Department of Women's and Family Health, School of Midwifery, College of Medicine and Health Sciences, University of Gondar, Gondar, Ethiopia.
Department of Human Anatomy, College of Medicine and Health Sciences, University of Gondar, Gondar, Ethiopia.
PLoS One. 2023 Feb 28;18(2):e0282012. doi: 10.1371/journal.pone.0282012. eCollection 2023.
Neonatal mortality is pervasive in developing countries like Ethiopia. Though the risk of neonatal mortality is preventable through consolidating simple, low-cost, and less time-consuming essential care, there is a scarcity of evidence about the spatial distribution of newborn care in Ethiopia.
The current study aimed to demonstrate spatial distribution and determinants of newborn care within 2 days of the postpartum period in Ethiopia.
A cross-sectional study was employed based on Ethiopian demographic and health survey 2016 data and 2796 post-partum period women were included. Arc GIS version 10.7 and SaTScan version 9.6 software were used. Mixed effect analysis was done by STATA version 14 software. Bivariate analysis was done and variables with a p value<0.2 were taken as a candidate for multilevel multivariable logistic regression. Intra Class Correlation Coefficient (ICC), Proportion Change in Variance (PCV), and Median Odds Ratio (MOR) were used for model comparison and an Adjusted Odds Ratio (AOR) with respect to a 95% confidence interval was used for declaring statistical significance. In the multivariable analysis, a p-value≤0.05 was considered as a cut point of statistical significance with the outcome variable.

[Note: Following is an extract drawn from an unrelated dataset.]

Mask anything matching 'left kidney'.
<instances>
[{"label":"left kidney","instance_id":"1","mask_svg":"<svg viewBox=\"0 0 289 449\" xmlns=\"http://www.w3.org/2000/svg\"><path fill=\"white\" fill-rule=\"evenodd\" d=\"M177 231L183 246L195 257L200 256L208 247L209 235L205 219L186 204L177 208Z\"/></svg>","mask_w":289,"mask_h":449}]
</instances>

The spatial distribution of newborn care was not random and the overall prevalence was 48.39%. Secondary educational level (Adjusted Odds Ratio (AOR = 1.5;95% CI 1.06,2.62), college and above (AOR = 2.47; 95% CI 1.22,5.01), number of antenatal cares three (AOR = 1.5; 95% CI 1.10, 2.04), antenatal care four and above (AOR = 1.6; 95% CI 1.22; 2.19), place of delivery (AOR = 9.67; 7.44, 12.57) and child is a twin (AOR = 3.33; 95% CI 1.23, 9.00) were variables significantly associated with newborn care.
Newborn care practice in Ethiopia is below half per hundred participants. Even the distribution was not random. There is a need to pay attention to those cold spot areas and factors significantly associated with newborn care. Improving women's educational levels secondary and above, and consolidating the continuation of antenatal care and health facility delivery were the priority areas to improve newborn care in Ethiopia. Maternal and neonatal health program managers and policymakers should pay attention to those cold spots of newborn care to achieve the sustainable development goal.
在埃塞俄比亚等发展中国家,新生儿死亡率普遍存在。尽管通过整合简单、低成本和耗时较少的基本护理可以预防新生儿死亡的风险,但关于埃塞俄比亚新生儿护理的空间分布的证据仍然稀缺。
本研究旨在展示埃塞俄比亚产后 2 天内新生儿护理的空间分布和决定因素。
本研究采用基于埃塞俄比亚人口与健康调查 2016 年数据的横断面研究设计,共纳入 2796 名产后妇女。使用 ArcGIS 版本 10.7 和 SaTScan 版本 9.6 软件。使用 STATA 版本 14 软件进行混合效应分析。进行双变量分析,选择 p 值<0.2 的变量作为多水平多变量逻辑回归的候选变量。使用组内相关系数(ICC)、方差变化比例(PCV)和中位数优势比(MOR)进行模型比较,并使用调整后的优势比(AOR)和 95%置信区间表示统计学意义。在多变量分析中,以 p 值≤0.05 作为因变量的统计学显著性截断点。
新生儿护理的空间分布并非随机,总体流行率为 48.39%。中等教育水平(调整后的优势比(AOR=1.5;95%置信区间 1.06,2.62),高等教育水平(AOR=2.47;95%置信区间 1.22,5.01),接受三次产前护理(AOR=1.5;95%置信区间 1.10,2.04),接受四次及以上产前护理(AOR=1.6;95%置信区间 1.22;2.19),分娩地点(AOR=9.67;7.44,12.57)和双胞胎(AOR=3.33;95%置信区间 1.23,9.00)是与新生儿护理显著相关的变量。
埃塞俄比亚的新生儿护理实践低于每百名参与者的一半。即使分布也不是随机的。需要关注那些冷点地区和与新生儿护理显著相关的因素。提高妇女中等教育水平及以上水平,并巩固继续产前护理和在医疗保健机构分娩是改善埃塞俄比亚新生儿护理的优先领域。孕产妇和新生儿健康方案管理人员和政策制定者应关注新生儿护理的这些冷点地区,以实现可持续发展目标。